*** Opening Records provided ***
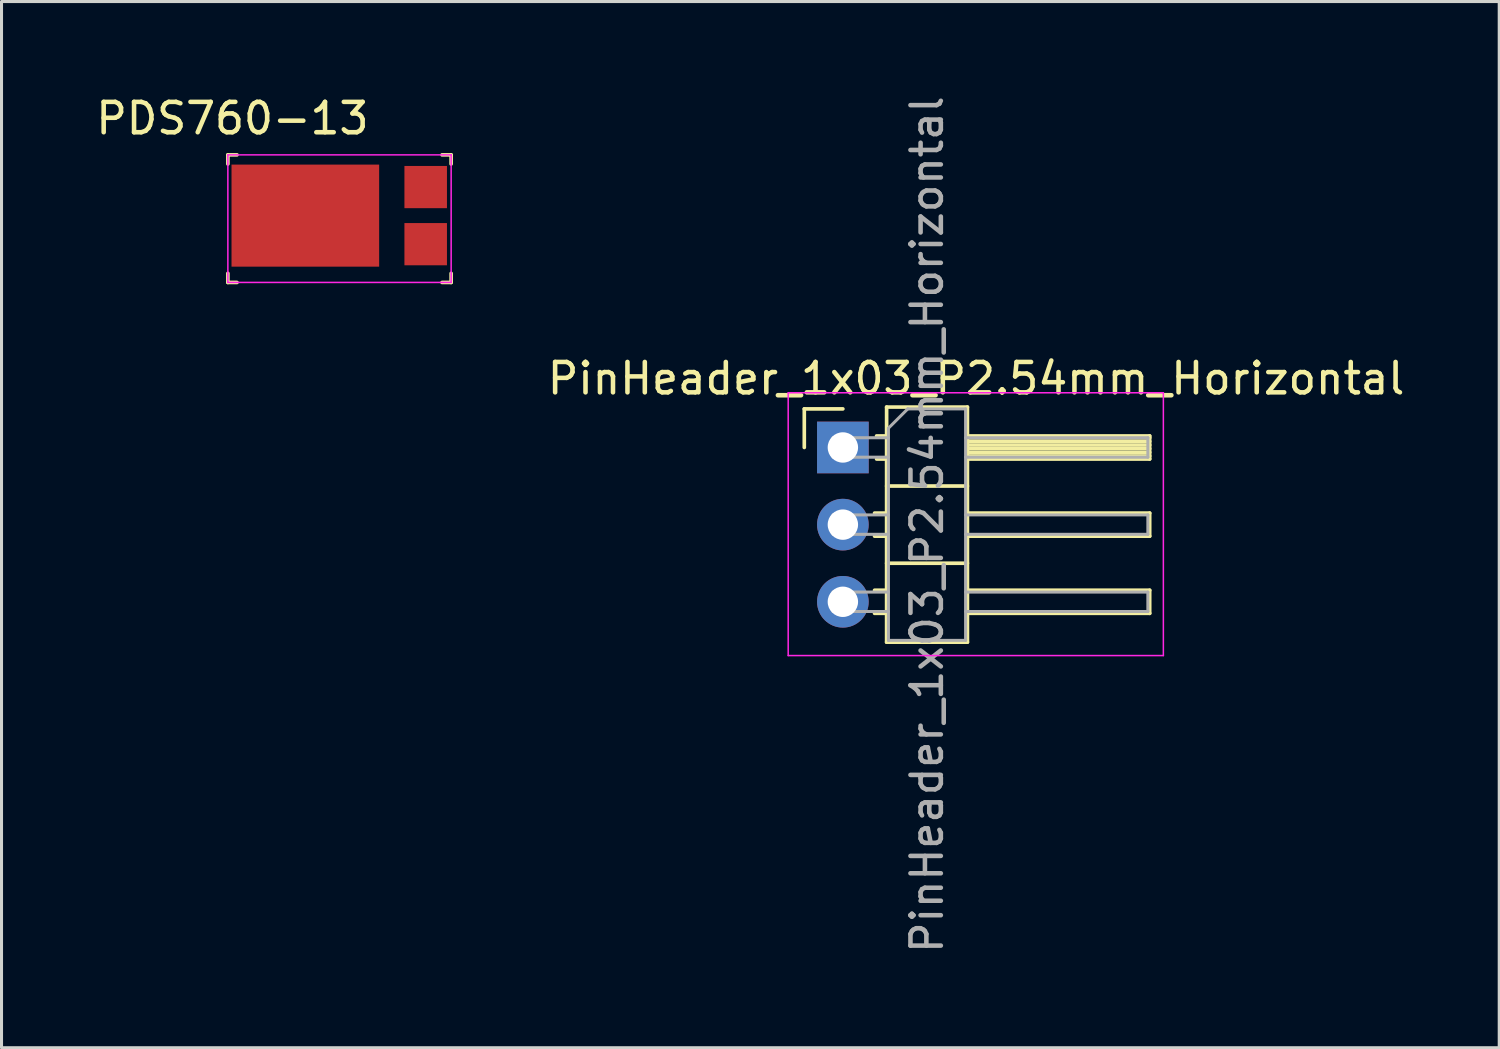
<source format=kicad_pcb>
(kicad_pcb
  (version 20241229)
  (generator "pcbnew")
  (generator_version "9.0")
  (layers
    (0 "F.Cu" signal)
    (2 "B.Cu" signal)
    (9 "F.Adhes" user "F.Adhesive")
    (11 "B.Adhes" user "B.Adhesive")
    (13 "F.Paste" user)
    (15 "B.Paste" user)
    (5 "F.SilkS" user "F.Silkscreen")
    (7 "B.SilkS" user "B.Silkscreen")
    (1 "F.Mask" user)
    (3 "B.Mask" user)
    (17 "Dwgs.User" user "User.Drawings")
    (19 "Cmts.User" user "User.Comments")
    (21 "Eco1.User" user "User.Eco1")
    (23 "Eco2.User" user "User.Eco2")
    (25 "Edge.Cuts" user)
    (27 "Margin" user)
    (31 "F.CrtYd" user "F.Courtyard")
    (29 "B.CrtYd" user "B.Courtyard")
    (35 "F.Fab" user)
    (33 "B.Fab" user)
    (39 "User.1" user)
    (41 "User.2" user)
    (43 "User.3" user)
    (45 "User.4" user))
  (footprint "PDS760-13"
    (layer "F.Cu")
    (at 7.501 3.948)
    (property "Reference" "PDS760-13" (at -2.9 -3.1 180) (layer "F.SilkS") (effects (font (size 1 1) (thickness 0.15))))
    (attr smd)
    (fp_line (start -3.05 -1.9) (end -2.75 -1.9) (stroke (width 0.12) (type solid)) (layer "F.SilkS"))
    (fp_line (start -3.05 -1.6) (end -3.05 -1.9) (stroke (width 0.12) (type solid)) (layer "F.SilkS"))
    (fp_line (start -3.05 2.3) (end -3.05 2) (stroke (width 0.12) (type solid)) (layer "F.SilkS"))
    (fp_line (start -2.75 2.3) (end -3.05 2.3) (stroke (width 0.12) (type solid)) (layer "F.SilkS"))
    (fp_line (start 4 -1.9) (end 4.3 -1.9) (stroke (width 0.12) (type solid)) (layer "F.SilkS"))
    (fp_line (start 4.3 -1.9) (end 4.3 -1.6) (stroke (width 0.12) (type solid)) (layer "F.SilkS"))
    (fp_line (start 4.3 2) (end 4.3 2.3) (stroke (width 0.12) (type solid)) (layer "F.SilkS"))
    (fp_line (start 4.3 2.3) (end 4 2.3) (stroke (width 0.12) (type solid)) (layer "F.SilkS"))
    (fp_line (start -3.05 -1.9) (end 4.3 -1.9) (stroke (width 0.05) (type solid)) (layer "F.CrtYd"))
    (fp_line (start -3.05 2.3) (end -3.05 -1.9) (stroke (width 0.05) (type solid)) (layer "F.CrtYd"))
    (fp_line (start 4.3 -1.9) (end 4.3 2.3) (stroke (width 0.05) (type solid)) (layer "F.CrtYd"))
    (fp_line (start 4.3 2.3) (end -3.05 2.3) (stroke (width 0.05) (type solid)) (layer "F.CrtYd"))
    (pad "A" smd rect (at 3.462 -0.84 90) (size 1.39 1.4) (layers "F.Cu" "F.Mask" "F.Paste"))
    (pad "A" smd rect (at 3.462 1.04 270) (size 1.39 1.4) (layers "F.Cu" "F.Mask" "F.Paste"))
    (pad "C" smd rect (at -0.5 0.1 90) (size 3.36 4.86) (layers "F.Cu" "F.Mask" "F.Paste")))
  (footprint "PinHeader_1x03_P2.54mm_Horizontal"
    (layer "F.Cu")
    (at 24.696 11.68)
    (property "Reference" "PinHeader_1x03_P2.54mm_Horizontal" (at 4.385 -2.27 0) (layer "F.SilkS") (effects (font (size 1 1) (thickness 0.15))))
    (attr through_hole)
    (fp_line (start -1.27 -1.27) (end 0 -1.27) (stroke (width 0.12) (type solid)) (layer "F.SilkS"))
    (fp_line (start -1.27 0) (end -1.27 -1.27) (stroke (width 0.12) (type solid)) (layer "F.SilkS"))
    (fp_line (start 1.043 2.16) (end 1.44 2.16) (stroke (width 0.12) (type solid)) (layer "F.SilkS"))
    (fp_line (start 1.043 2.92) (end 1.44 2.92) (stroke (width 0.12) (type solid)) (layer "F.SilkS"))
    (fp_line (start 1.043 4.7) (end 1.44 4.7) (stroke (width 0.12) (type solid)) (layer "F.SilkS"))
    (fp_line (start 1.043 5.46) (end 1.44 5.46) (stroke (width 0.12) (type solid)) (layer "F.SilkS"))
    (fp_line (start 1.11 -0.38) (end 1.44 -0.38) (stroke (width 0.12) (type solid)) (layer "F.SilkS"))
    (fp_line (start 1.11 0.38) (end 1.44 0.38) (stroke (width 0.12) (type solid)) (layer "F.SilkS"))
    (fp_line (start 1.44 -1.33) (end 1.44 6.41) (stroke (width 0.12) (type solid)) (layer "F.SilkS"))
    (fp_line (start 1.44 1.27) (end 4.1 1.27) (stroke (width 0.12) (type solid)) (layer "F.SilkS"))
    (fp_line (start 1.44 3.81) (end 4.1 3.81) (stroke (width 0.12) (type solid)) (layer "F.SilkS"))
    (fp_line (start 1.44 6.41) (end 4.1 6.41) (stroke (width 0.12) (type solid)) (layer "F.SilkS"))
    (fp_line (start 4.1 -1.33) (end 1.44 -1.33) (stroke (width 0.12) (type solid)) (layer "F.SilkS"))
    (fp_line (start 4.1 -0.38) (end 10.1 -0.38) (stroke (width 0.12) (type solid)) (layer "F.SilkS"))
    (fp_line (start 4.1 -0.32) (end 10.1 -0.32) (stroke (width 0.12) (type solid)) (layer "F.SilkS"))
    (fp_line (start 4.1 -0.2) (end 10.1 -0.2) (stroke (width 0.12) (type solid)) (layer "F.SilkS"))
    (fp_line (start 4.1 -0.08) (end 10.1 -0.08) (stroke (width 0.12) (type solid)) (layer "F.SilkS"))
    (fp_line (start 4.1 0.04) (end 10.1 0.04) (stroke (width 0.12) (type solid)) (layer "F.SilkS"))
    (fp_line (start 4.1 0.16) (end 10.1 0.16) (stroke (width 0.12) (type solid)) (layer "F.SilkS"))
    (fp_line (start 4.1 0.28) (end 10.1 0.28) (stroke (width 0.12) (type solid)) (layer "F.SilkS"))
    (fp_line (start 4.1 2.16) (end 10.1 2.16) (stroke (width 0.12) (type solid)) (layer "F.SilkS"))
    (fp_line (start 4.1 4.7) (end 10.1 4.7) (stroke (width 0.12) (type solid)) (layer "F.SilkS"))
    (fp_line (start 4.1 6.41) (end 4.1 -1.33) (stroke (width 0.12) (type solid)) (layer "F.SilkS"))
    (fp_line (start 10.1 -0.38) (end 10.1 0.38) (stroke (width 0.12) (type solid)) (layer "F.SilkS"))
    (fp_line (start 10.1 0.38) (end 4.1 0.38) (stroke (width 0.12) (type solid)) (layer "F.SilkS"))
    (fp_line (start 10.1 2.16) (end 10.1 2.92) (stroke (width 0.12) (type solid)) (layer "F.SilkS"))
    (fp_line (start 10.1 2.92) (end 4.1 2.92) (stroke (width 0.12) (type solid)) (layer "F.SilkS"))
    (fp_line (start 10.1 4.7) (end 10.1 5.46) (stroke (width 0.12) (type solid)) (layer "F.SilkS"))
    (fp_line (start 10.1 5.46) (end 4.1 5.46) (stroke (width 0.12) (type solid)) (layer "F.SilkS"))
    (fp_line (start -1.8 -1.8) (end -1.8 6.85) (stroke (width 0.05) (type solid)) (layer "F.CrtYd"))
    (fp_line (start -1.8 6.85) (end 10.55 6.85) (stroke (width 0.05) (type solid)) (layer "F.CrtYd"))
    (fp_line (start 10.55 -1.8) (end -1.8 -1.8) (stroke (width 0.05) (type solid)) (layer "F.CrtYd"))
    (fp_line (start 10.55 6.85) (end 10.55 -1.8) (stroke (width 0.05) (type solid)) (layer "F.CrtYd"))
    (fp_line (start -0.32 -0.32) (end -0.32 0.32) (stroke (width 0.1) (type solid)) (layer "F.Fab"))
    (fp_line (start -0.32 -0.32) (end 1.5 -0.32) (stroke (width 0.1) (type solid)) (layer "F.Fab"))
    (fp_line (start -0.32 0.32) (end 1.5 0.32) (stroke (width 0.1) (type solid)) (layer "F.Fab"))
    (fp_line (start -0.32 2.22) (end -0.32 2.86) (stroke (width 0.1) (type solid)) (layer "F.Fab"))
    (fp_line (start -0.32 2.22) (end 1.5 2.22) (stroke (width 0.1) (type solid)) (layer "F.Fab"))
    (fp_line (start -0.32 2.86) (end 1.5 2.86) (stroke (width 0.1) (type solid)) (layer "F.Fab"))
    (fp_line (start -0.32 4.76) (end -0.32 5.4) (stroke (width 0.1) (type solid)) (layer "F.Fab"))
    (fp_line (start -0.32 4.76) (end 1.5 4.76) (stroke (width 0.1) (type solid)) (layer "F.Fab"))
    (fp_line (start -0.32 5.4) (end 1.5 5.4) (stroke (width 0.1) (type solid)) (layer "F.Fab"))
    (fp_line (start 1.5 -0.635) (end 2.135 -1.27) (stroke (width 0.1) (type solid)) (layer "F.Fab"))
    (fp_line (start 1.5 6.35) (end 1.5 -0.635) (stroke (width 0.1) (type solid)) (layer "F.Fab"))
    (fp_line (start 2.135 -1.27) (end 4.04 -1.27) (stroke (width 0.1) (type solid)) (layer "F.Fab"))
    (fp_line (start 4.04 -1.27) (end 4.04 6.35) (stroke (width 0.1) (type solid)) (layer "F.Fab"))
    (fp_line (start 4.04 -0.32) (end 10.04 -0.32) (stroke (width 0.1) (type solid)) (layer "F.Fab"))
    (fp_line (start 4.04 0.32) (end 10.04 0.32) (stroke (width 0.1) (type solid)) (layer "F.Fab"))
    (fp_line (start 4.04 2.22) (end 10.04 2.22) (stroke (width 0.1) (type solid)) (layer "F.Fab"))
    (fp_line (start 4.04 2.86) (end 10.04 2.86) (stroke (width 0.1) (type solid)) (layer "F.Fab"))
    (fp_line (start 4.04 4.76) (end 10.04 4.76) (stroke (width 0.1) (type solid)) (layer "F.Fab"))
    (fp_line (start 4.04 5.4) (end 10.04 5.4) (stroke (width 0.1) (type solid)) (layer "F.Fab"))
    (fp_line (start 4.04 6.35) (end 1.5 6.35) (stroke (width 0.1) (type solid)) (layer "F.Fab"))
    (fp_line (start 10.04 -0.32) (end 10.04 0.32) (stroke (width 0.1) (type solid)) (layer "F.Fab"))
    (fp_line (start 10.04 2.22) (end 10.04 2.86) (stroke (width 0.1) (type solid)) (layer "F.Fab"))
    (fp_line (start 10.04 4.76) (end 10.04 5.4) (stroke (width 0.1) (type solid)) (layer "F.Fab"))
    (fp_text user "${REFERENCE}" (at 2.77 2.54 90) (layer "F.Fab") (effects (font (size 1 1) (thickness 0.15))))
    (pad "1" thru_hole rect (at 0 0) (size 1.7 1.7) (drill 1) (layers "*.Cu" "*.Mask"))
    (pad "2" thru_hole oval (at 0 2.54) (size 1.7 1.7) (drill 1) (layers "*.Cu" "*.Mask"))
    (pad "3" thru_hole oval (at 0 5.08) (size 1.7 1.7) (drill 1) (layers "*.Cu" "*.Mask")))
  (gr_rect
    (start -3 -3)
    (end 46.302 31.44)
    (stroke (width 0.1) (type default))
    (fill no)
    (layer "Edge.Cuts")))
</source>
*** Closing Records provided ***
_Exercise brief_
Find every line in the records above that holds the word "Adhes", and copy each one.

_Response to this task_
    (9 "F.Adhes" user "F.Adhesive")
    (11 "B.Adhes" user "B.Adhesive")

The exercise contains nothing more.